For over 16 years Irvine served as volunteer president and board chair for API, leading successful campaigns to preserve historic objects related to Paul's life. The group successfully raised over $58,000 to purchase a collection of Paul's books, papers and personal items, including a desk owned by Susan B. Anthony which Paul also used during her movement. The collection was then donated to the National Museum of American History in Washington, D.C., and the Schlesinger Library on the History of Women in America at Harvard University.

Less than a year after the collection acquisition, API was offered the chance to purchase Paulsdale, the birthplace and childhood home of Alice Paul, in Mount Laurel, New Jersey. The home was surrounded by a housing development, which threatened to swallow the six-acre site. Irvine led the national campaign to preserve the site, raising over $1.8 million in private and public funds to purchase and rehabilitate the site, turning it into a leadership center for girls and young women. In 1991, under the leadership of Irvine, the property was declared a National Historic Landmark. Paulsdale continues to serve as a leadership development center for women and girls attesting to the ongoing inspiration of Paul's vision for women's equality. The Barbara Haney Irvine Library at Paulsdale honors its founding director.

===Other opportunities in heritage preservation===
During the Paulsdale campaign, Irvine started and chaired the first national conference on women's historic sites.
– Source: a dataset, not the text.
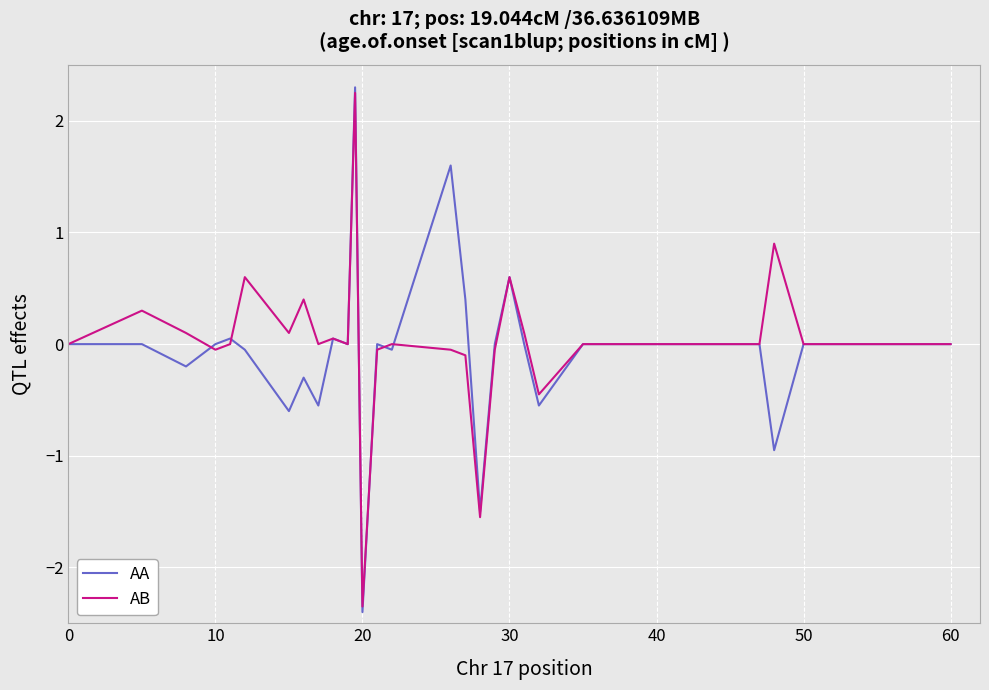

What is the smallest value displayed?

-2.4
This conference was held in 1994 at Bryn Mawr College, and in 1999 the National Collaborative for Women's History Sites was founded. The Collaborative serves to preserve and interpret the sites and venues where women were key in American history. During this time, Irvine also assisted in the creation of the New Jersey Women's Heritage Trail. Irvine has also served as a program content adviser for the New Jersey history program, Our Vanishing Past, produced by the New Jersey Network.

==Current life==
In 2004 Irvine became the executive director of the New Jersey Historic Trust, seeking to shift the Trusts' focus towards the preservation of urban historic buildings. She retired in 2007. She is married to Geoffrey Irvine and now, returning to her home state, lives in Pittsboro, NC.

==Awards==
In 2000 Irvine was appointed to the Women's Progress Commemorative Commission, and in 2005 she was named "Woman of the Year" by Gamma Sigma Sigma. In 2007 she was an honoree for Women's History Month, sponsored by the National Women's History Project.